PFS was also significantly improved in PET2-negative patients with A+AVD at 5 years (84.9% vs. 78.9%; HR[95%CI]: 0.66[0.50-0.88], P= 0.0035). In addition, five-year PFS for PET-2 positive patients was 60.6% with A+ AVD versus 45.9% with ABVD (HR[95%CI]: 0.70[0.39-1.26], P= 0.23). During this analysis, 5-year PFS was also generally higher with A+AVD, compared to ABVD, across other prespecified subgroups, including age (<60 years: 84.3% vs. 77.8%; HR[95%CI]: 0.67[0.51-0.88], P= 0.0034 and ≥60 years: 67.1% vs. 61.6%; HR[95%CI]: 0.82[0.49-1.36], P= 0.44), International Prognostic Score (IPS) risk group (0-1: HR[95%CI]: 0.67[0.38-1.15]; 2-3: HR[95%CI]: 0.75[0.52-1.07] and group 4-7: HR[95%CI]: 0.60[0.39-0.90]) and disease stage (stage III: HR[95%CI]: 0.59[0.39-0.92] and Stage IV: HR[95%CI]: 0.73[0.55-0.98]). Fewer patients who received A+AVD went on to receive subsequent anticancer therapy, compared to ABVD patients (20% vs. 24%). Additionally, 6% of A+AVD patients and 9% of ABVD patients received subsequent high-dose chemotherapy plus autologous haematopoietic stem cell transplantation.

Treatment with A+AVD and ABVD saw comparable rates of improvement or resolution in peripheral neuropathy (85% and 86%, respectively), although more patients overall had ongoing peripheral neuropathy with A+AVD, compared to ABVD (19% vs. 9%). Encouragingly, fewer secondary malignancies were reported with A+AVD, compared to ABVD (3% vs. 4%). Additionally, more livebirths were reported in patients treated with A+AVD (N= 75) than in patients treated with ABVD (N= 50).

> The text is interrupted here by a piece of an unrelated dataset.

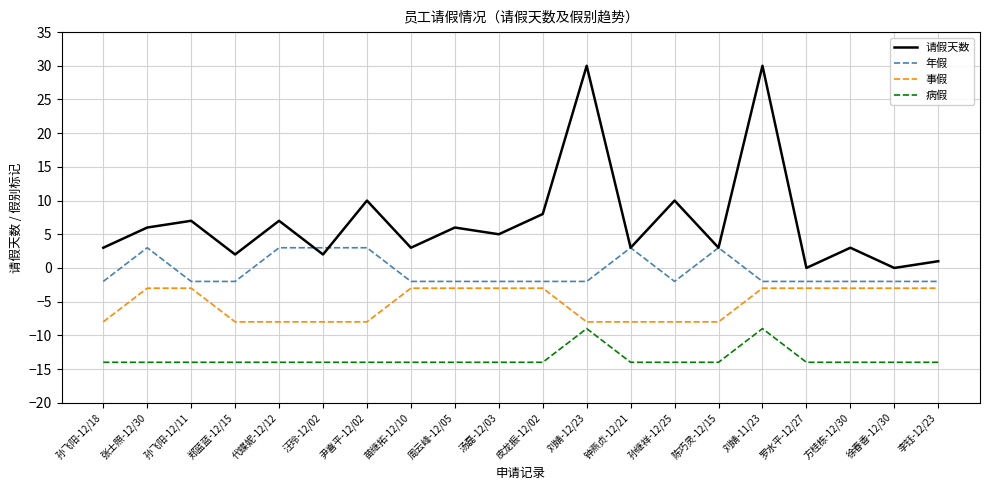

Is it true that 病假 equals -8 at 孙飞阳-12/11?

False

At this updated, 5-year analysis, A+AVD continued to show improvement in PFS compared to ABVD, irrespective of PET2 status. Combined with a manageable safety profile, A+AVD is the preferred treatment of choice in previously untreated, advanced (stage III/IV) classical Hodgkin’s lymphoma.


Straus D, Dlugosz-Daneck M, Connors JM, et al. Brentuximab vedotin with chemotherapy for stage III or IV classical Hodgkin lymphoma (ECHELON-1): 5-year update of an international, open-label, randomised, phase 3 trial. Lancet Haematol. 2021;8:e410-21.